Instructions to follow: Please state how many lines in the entries contain the string "instances". Reply with the number alone.

Extracted records:

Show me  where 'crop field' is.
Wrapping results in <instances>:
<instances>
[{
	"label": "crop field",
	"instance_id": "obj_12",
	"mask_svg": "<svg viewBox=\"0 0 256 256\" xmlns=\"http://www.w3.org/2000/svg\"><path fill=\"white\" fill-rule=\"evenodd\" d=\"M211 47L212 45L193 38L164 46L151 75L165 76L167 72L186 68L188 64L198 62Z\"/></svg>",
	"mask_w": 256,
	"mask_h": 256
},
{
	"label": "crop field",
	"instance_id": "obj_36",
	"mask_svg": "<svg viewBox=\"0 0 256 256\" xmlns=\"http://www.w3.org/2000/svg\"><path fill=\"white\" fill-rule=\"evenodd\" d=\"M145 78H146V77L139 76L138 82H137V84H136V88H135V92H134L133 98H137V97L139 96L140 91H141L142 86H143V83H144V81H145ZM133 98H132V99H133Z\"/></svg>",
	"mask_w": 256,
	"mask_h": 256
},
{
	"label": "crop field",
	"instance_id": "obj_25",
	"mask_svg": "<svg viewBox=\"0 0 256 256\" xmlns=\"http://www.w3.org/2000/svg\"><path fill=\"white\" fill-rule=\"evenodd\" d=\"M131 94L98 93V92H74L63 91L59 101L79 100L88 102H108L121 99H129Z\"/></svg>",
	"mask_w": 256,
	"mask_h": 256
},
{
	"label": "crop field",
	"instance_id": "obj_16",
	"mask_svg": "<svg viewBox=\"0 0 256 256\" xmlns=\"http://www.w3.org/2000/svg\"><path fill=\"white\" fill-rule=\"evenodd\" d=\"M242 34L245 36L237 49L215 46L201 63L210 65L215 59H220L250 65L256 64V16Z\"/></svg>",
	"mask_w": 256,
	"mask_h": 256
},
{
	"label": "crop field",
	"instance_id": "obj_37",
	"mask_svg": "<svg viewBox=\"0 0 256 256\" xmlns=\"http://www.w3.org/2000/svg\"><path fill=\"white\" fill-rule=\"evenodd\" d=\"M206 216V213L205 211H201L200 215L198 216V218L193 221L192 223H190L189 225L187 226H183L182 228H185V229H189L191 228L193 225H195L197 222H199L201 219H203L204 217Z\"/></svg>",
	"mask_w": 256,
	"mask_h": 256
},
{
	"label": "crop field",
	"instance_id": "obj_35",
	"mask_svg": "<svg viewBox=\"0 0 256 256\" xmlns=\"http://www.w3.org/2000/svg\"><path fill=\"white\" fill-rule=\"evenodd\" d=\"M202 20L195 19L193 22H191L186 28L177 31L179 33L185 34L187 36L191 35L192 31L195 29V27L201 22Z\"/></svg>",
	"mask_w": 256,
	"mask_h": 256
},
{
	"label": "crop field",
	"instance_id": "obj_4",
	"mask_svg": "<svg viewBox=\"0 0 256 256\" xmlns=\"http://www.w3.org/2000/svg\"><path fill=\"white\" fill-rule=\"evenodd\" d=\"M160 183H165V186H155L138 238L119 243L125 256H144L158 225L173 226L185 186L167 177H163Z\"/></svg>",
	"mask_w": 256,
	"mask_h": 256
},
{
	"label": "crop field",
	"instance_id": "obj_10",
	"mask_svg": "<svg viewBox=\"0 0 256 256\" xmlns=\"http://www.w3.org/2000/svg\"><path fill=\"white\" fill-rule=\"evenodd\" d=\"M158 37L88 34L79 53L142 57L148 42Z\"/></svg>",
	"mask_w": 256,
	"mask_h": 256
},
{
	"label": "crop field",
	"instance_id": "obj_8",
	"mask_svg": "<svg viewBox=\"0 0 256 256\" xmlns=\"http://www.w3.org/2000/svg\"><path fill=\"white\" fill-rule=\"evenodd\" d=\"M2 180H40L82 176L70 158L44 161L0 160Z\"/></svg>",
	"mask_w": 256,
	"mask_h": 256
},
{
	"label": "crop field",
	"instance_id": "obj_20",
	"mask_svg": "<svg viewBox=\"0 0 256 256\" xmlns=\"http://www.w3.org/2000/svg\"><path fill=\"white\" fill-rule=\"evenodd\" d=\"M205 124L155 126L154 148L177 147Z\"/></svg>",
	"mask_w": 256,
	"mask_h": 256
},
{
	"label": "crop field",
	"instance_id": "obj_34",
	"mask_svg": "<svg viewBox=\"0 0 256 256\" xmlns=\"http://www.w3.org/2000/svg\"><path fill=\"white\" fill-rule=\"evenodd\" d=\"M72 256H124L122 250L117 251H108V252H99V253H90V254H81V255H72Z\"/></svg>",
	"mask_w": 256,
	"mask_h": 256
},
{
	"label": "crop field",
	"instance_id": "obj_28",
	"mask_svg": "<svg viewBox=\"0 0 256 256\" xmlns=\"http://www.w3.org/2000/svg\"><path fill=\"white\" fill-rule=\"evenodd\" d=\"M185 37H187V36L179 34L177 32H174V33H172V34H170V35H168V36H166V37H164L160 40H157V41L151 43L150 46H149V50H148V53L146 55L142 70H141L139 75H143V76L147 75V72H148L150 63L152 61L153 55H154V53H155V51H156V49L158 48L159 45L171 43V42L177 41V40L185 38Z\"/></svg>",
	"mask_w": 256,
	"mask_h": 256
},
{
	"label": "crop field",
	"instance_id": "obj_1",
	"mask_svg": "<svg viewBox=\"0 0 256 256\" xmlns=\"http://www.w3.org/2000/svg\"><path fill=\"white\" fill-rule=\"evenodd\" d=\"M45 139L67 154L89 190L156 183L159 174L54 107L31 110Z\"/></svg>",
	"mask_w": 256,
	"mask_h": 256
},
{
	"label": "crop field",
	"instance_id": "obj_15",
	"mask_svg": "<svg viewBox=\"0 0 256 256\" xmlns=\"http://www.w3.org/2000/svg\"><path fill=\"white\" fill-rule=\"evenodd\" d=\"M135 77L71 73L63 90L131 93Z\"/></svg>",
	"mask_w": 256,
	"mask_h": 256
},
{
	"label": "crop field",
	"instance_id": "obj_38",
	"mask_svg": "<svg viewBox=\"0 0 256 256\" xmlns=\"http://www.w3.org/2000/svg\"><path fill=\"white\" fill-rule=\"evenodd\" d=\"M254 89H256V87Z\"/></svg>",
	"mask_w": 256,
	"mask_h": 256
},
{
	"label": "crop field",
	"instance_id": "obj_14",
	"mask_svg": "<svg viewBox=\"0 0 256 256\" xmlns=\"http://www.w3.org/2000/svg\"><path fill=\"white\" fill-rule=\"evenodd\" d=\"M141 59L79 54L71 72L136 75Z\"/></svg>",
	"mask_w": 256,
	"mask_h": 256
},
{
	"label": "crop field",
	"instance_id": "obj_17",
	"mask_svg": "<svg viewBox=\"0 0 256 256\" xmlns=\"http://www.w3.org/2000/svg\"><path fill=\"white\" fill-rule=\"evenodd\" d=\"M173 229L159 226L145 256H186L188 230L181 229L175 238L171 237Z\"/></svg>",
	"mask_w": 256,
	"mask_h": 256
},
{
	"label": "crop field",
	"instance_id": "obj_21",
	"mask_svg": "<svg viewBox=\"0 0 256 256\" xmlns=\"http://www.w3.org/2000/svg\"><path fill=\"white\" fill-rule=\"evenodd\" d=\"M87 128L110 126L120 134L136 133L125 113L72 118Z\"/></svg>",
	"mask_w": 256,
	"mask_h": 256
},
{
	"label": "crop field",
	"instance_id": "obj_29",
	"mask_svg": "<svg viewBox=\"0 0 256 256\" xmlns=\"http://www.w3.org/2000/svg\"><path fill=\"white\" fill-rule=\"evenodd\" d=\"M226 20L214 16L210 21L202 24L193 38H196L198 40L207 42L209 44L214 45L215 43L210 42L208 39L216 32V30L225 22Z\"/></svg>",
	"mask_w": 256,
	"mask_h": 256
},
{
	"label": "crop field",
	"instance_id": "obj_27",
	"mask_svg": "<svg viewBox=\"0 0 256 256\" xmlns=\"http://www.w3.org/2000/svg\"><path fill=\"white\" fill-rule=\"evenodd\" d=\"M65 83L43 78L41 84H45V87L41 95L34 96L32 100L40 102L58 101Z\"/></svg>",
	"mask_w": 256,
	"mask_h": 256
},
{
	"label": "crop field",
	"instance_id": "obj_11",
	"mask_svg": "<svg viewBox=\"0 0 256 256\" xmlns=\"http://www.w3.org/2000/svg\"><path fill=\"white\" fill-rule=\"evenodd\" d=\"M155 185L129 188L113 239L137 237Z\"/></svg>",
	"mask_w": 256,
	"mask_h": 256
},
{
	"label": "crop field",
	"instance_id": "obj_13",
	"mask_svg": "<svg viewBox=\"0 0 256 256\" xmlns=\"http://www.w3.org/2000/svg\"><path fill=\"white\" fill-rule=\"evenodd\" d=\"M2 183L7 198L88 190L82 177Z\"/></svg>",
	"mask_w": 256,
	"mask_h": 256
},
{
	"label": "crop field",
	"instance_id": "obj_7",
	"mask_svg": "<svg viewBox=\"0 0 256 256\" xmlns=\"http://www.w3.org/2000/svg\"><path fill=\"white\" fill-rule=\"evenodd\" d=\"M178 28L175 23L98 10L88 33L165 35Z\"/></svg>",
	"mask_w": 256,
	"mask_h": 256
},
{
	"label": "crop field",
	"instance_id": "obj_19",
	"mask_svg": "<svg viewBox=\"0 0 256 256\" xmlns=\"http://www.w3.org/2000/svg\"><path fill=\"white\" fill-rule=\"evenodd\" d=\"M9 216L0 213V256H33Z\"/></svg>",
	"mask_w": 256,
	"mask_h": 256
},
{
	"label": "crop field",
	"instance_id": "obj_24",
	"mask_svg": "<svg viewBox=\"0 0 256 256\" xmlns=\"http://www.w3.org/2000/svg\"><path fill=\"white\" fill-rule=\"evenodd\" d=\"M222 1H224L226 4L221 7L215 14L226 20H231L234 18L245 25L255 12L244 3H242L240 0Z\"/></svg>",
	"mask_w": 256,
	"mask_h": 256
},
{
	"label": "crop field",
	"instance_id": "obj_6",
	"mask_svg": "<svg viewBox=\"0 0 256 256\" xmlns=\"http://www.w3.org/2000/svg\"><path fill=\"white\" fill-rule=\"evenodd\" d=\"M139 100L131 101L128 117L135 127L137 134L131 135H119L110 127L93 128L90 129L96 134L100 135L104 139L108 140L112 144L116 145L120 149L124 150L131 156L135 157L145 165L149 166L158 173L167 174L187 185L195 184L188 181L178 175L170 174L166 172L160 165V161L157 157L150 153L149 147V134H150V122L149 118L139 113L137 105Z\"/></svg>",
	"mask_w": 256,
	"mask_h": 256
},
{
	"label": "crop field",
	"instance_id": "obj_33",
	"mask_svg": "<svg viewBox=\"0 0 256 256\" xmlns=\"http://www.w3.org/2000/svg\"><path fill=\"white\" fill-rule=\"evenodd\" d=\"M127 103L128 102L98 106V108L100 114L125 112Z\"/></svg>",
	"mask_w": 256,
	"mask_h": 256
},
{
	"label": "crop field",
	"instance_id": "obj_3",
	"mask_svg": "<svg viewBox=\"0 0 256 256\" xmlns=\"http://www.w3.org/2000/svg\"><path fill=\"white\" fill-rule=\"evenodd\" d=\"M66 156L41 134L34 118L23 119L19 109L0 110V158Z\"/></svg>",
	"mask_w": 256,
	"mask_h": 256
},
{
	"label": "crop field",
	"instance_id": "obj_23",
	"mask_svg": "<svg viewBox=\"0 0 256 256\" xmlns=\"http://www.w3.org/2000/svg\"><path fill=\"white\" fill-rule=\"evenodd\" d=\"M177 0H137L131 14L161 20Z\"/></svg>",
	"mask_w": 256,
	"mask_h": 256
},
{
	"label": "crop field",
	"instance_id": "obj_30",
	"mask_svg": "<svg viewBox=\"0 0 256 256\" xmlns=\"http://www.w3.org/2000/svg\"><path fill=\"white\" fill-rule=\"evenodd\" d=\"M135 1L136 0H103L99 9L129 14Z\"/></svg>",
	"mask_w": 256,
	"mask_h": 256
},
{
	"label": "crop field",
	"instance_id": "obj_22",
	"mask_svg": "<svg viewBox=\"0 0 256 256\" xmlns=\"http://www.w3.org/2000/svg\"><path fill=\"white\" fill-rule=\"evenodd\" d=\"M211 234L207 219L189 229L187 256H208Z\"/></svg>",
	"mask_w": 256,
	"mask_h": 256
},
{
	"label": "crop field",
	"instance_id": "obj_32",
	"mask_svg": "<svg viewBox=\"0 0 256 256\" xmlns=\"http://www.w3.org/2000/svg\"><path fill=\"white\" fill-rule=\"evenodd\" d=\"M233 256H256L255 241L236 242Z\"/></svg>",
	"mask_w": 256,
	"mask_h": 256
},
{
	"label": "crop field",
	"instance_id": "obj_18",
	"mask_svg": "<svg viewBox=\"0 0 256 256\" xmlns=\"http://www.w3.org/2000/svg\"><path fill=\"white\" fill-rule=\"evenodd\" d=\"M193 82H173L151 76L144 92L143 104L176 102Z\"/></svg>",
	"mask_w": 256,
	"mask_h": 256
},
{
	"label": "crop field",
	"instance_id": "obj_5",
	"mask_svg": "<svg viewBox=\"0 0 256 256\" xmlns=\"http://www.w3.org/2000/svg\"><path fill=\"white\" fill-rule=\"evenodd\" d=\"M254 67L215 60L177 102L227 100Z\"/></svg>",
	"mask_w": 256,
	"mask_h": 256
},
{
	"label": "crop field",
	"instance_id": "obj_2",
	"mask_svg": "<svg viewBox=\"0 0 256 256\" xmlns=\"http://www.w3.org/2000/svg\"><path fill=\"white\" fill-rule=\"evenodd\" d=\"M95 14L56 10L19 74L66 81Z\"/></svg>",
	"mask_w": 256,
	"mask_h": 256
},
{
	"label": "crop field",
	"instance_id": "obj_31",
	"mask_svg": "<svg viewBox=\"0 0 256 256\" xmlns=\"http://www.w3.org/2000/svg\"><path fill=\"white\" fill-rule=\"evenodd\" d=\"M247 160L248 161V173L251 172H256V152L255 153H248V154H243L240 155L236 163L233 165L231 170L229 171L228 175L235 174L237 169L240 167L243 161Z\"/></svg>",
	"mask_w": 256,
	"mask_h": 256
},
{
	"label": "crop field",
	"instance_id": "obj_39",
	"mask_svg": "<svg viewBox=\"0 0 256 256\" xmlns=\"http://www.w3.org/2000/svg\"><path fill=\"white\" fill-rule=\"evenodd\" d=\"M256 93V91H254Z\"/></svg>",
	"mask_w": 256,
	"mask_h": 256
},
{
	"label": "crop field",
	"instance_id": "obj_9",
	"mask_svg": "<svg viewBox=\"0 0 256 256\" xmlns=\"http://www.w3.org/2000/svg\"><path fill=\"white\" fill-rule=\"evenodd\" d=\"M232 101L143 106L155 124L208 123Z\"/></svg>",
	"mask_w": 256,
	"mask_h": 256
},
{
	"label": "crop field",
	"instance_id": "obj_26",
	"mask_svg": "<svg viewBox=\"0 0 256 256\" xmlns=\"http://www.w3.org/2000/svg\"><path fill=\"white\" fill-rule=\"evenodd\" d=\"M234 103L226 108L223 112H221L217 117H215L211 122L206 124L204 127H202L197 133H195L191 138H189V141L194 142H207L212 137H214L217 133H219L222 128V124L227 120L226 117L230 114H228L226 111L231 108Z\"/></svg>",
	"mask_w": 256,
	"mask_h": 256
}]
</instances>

Output below: 3